Anyway, concerning limitations: one of the most important things to keep in mind is that NDB/MySQL Cluster is not a general purpose database. Most notably, join operations, but also subqueries and range opertions (queries like: orders created between now and a week ago), can be considerably slower than what you might expect. This is in part due to the fact that the data is distributed across multiple nodes. Although some improvements have been made, Join performance can still be very disappointing.
On the other hand, if you need to deal with many (preferably small) concurrent transactions (typically single row updates/inserts/delete lookups by primary key) and you mangage to keep all of your data in memory, then it can be a very scalable and performant solution.
You should ask yourself why you want cluster. If you simply want your ordinary database that you have now, except with added 99,999% availability, then you may be disappointed. Certainly MySQL cluster can provide you with great availability and uptime, but the workload of your app may not be very well suited for the thtings cluster is good for. Plus you may be able to use another high availability solution to increase the uptime of your otherwise traditional database.
BTW - here's a list of limitations as per the doc: http://dev.mysql.com/doc/refman/5.1/en/mysql-cluster-limitations.html
But whatever you do, try out cluster, see if its good for you. MySQL cluster is not "MySQL + 5 nines". You'll find out when you try.
NDB cluster comes with two type of storage options.
1.In Memory Storage.
2.Disk storage.
NDB introduced as in memory data storage and in version 7.4(MYSQL 5.6) onwards started supporting disk storage.
current version 7.5(MySQL 5.7) supports disk storage and in this case there will be no size constraints as data is going to reside in disk and limit depend on disk storage space available with you.

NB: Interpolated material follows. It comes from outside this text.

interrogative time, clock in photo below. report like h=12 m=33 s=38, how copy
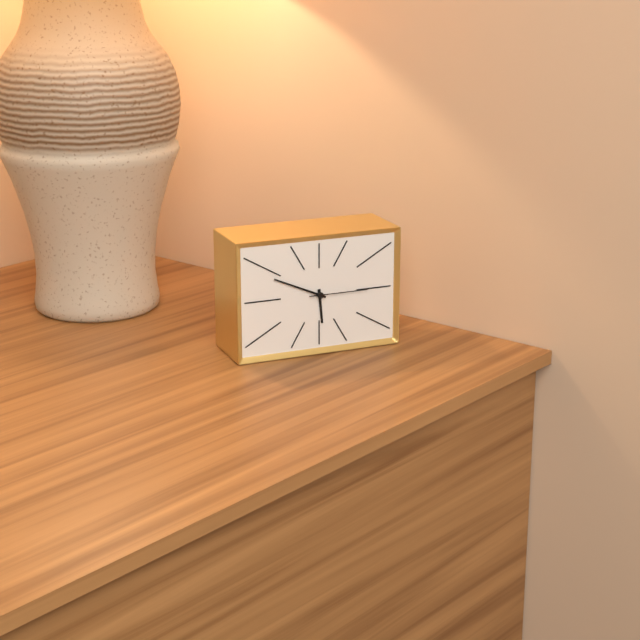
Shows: h=5 m=49 s=15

Disk Storage configurations - https://dev.mysql.com/doc/refman/5.7/en/mysql-cluster-disk-data-symlinks.html
In Memory storage in NDB cluster is also quite mature and you can define memory usage in management node config.ini file.
example -
DataMemory=3072M
IndexMemory=384M
in an average table(depend on data stored in columns) total db size should be less then 1GB which can easily be configured.
Note - in my own implementation i faced one performance challenge as performance of NDB degrades with increasing number of rows in table.
Under high load concurrency read will degrade with number of increasing row.
Make sure you don't go for full table scan and provide sufficient where clause predicate.
For proper performance define secondary index properly as per your query pattern.
Defining secondary index will again increase memory consumption so plan your query pattern and memory resources accordingly.